The only other omega-3 based product approved by the FDA is Lovaza™; however, we believe the active moiety in Lovaza and the active moiety in AMR101 are different, which we believe is reflected in the decision to establish different molecular family names for icosapent ethyl (AMR101) and omega-3 acid ethyl esters (Lovaza).

... FDA determined that Lovaza is a single active ingredient product, comprised of a single, complex mixture.

In a November 1, 2004 facsimile to Lovaza's sponsor, FDA noted that the sponsor had requested that the established name for Lovaza be changed from "omega-3-acid ethyl esters" to a combination of the International Nonproprietary Names ("INNs") for the two main components of Lovaza, EPA ethyl ester and DHA ethyl ester. FDA rejected this approach, noting that the sponsor's proposed name did not correspond to the drug substance of Lovaza, as it "implies that there are no other components to the drug substance, when, in fact, there are."

... and we believe the EPA in Lovaza was not required to be separately characterized as an active moiety in Lovaza.

Lovaza's drug substance is not fully characterized.

FDA determined that Lovaza is a single active ingredient product, comprised of a single, complex mixture.

Prior to GSK's comments, I was a believer who feared that GSK may challenge FDA if they grant NCE exclusivity to Amarin's Vascepa. But now I have a sigh of relief as it seems I was wrong.

Does NCE still Matter?

Joseph S. Zakrzewski, CEO of Amarin Corp., commented when asked about NCE during the Q4 2012 Earinings Call:

Yeah, I think probably on the NCE I think to simply put, it's a heck of a lot less important than it was a year ago. We were having discussions with people and people wanted to know when we were going to get the first patent. Now we're sitting on 18 with several others, even more broad than the ones we have now coming.

.. So.. as we continue those discussions with people it's really less and less about NCE than it's ever been. Don't get me wrong, but I love to have NCE in addition to all the patents and the trade secrets and everything else we have.
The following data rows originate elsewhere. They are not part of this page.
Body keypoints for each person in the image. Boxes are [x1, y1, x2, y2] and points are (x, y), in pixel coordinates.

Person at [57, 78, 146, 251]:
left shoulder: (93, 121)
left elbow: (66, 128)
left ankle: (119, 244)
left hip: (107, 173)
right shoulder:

..I think people are getting more and more comfortable that it's about the patents and that's really going to drive where this goes ultimately.
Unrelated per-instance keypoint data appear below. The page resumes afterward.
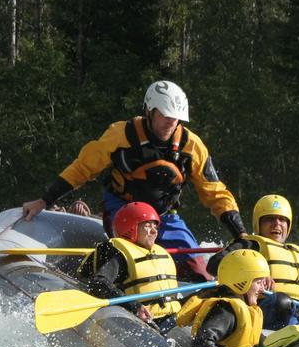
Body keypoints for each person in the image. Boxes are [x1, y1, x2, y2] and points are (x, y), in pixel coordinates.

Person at [21, 80, 245, 280]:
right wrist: (45, 200)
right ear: (149, 110)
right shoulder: (120, 135)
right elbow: (83, 167)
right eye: (164, 115)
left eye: (175, 118)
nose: (170, 123)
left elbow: (214, 191)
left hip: (164, 215)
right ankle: (112, 283)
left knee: (199, 271)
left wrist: (240, 233)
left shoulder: (192, 145)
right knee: (138, 257)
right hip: (123, 209)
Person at [207, 194, 299, 329]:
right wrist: (257, 274)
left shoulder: (298, 254)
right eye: (270, 219)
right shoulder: (251, 244)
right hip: (270, 309)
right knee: (282, 301)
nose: (277, 223)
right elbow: (214, 264)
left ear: (288, 224)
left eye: (282, 219)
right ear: (259, 224)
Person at [176, 249, 271, 347]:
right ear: (241, 281)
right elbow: (202, 342)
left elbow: (254, 341)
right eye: (258, 282)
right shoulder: (227, 311)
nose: (263, 288)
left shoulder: (247, 310)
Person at [76, 201, 181, 331]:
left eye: (155, 226)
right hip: (143, 322)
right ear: (131, 229)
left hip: (172, 319)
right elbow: (98, 283)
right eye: (147, 226)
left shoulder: (159, 252)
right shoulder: (120, 255)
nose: (154, 231)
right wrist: (135, 306)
The number of patents issued or allowed relevant to Vascepa in the United States has grown to 27, per the company's very recent press release. With such a gigantic number of patents and undisclosed trade secrets, NCE has become a "nice to have" than a "must have." Moreover, Vascepa is likely to get 3 years of added exclusivity based on its successful clinical trial data in ANCHOR population upon approval for ANCHOR, but, there is no alternative of NCE when it comes to blocking generic makers from filing an ANDA (Abbreviated New Drug Application) to FDA. NCE means delayed generic competition, and that matters.

Curtailing the Extended Overhang

The Crowell & Moring LLP petition might have significantly contributed to the overhang (state of no decision) over the NCE status of Vascepa as both decisions could overlap/contradict the other. Possibly, the petition has put the FDA into a situation from where it can't give a decision on NCE until it completely responds to the petition, for which they are bound to follow defined timelines (180 days from the date of receipt of the petition). If FDA goes with GSK/Pronova viewpoint, the wait for Vascepa NCE decision may end sooner than later.

Time will tell the real tale.

Source: GlaxoSmithKline Clearing The Clouds Over NCE Prospects Of Amarin's Vascepa

Additional disclosure: This article contains several assumptions. Readers are advised to do the relevant due diligence on their own prior to drawing any conclusions. Also it is assumed that readers are familiar with Amarin Corporation PLC and NCE issue regarding Vascepa.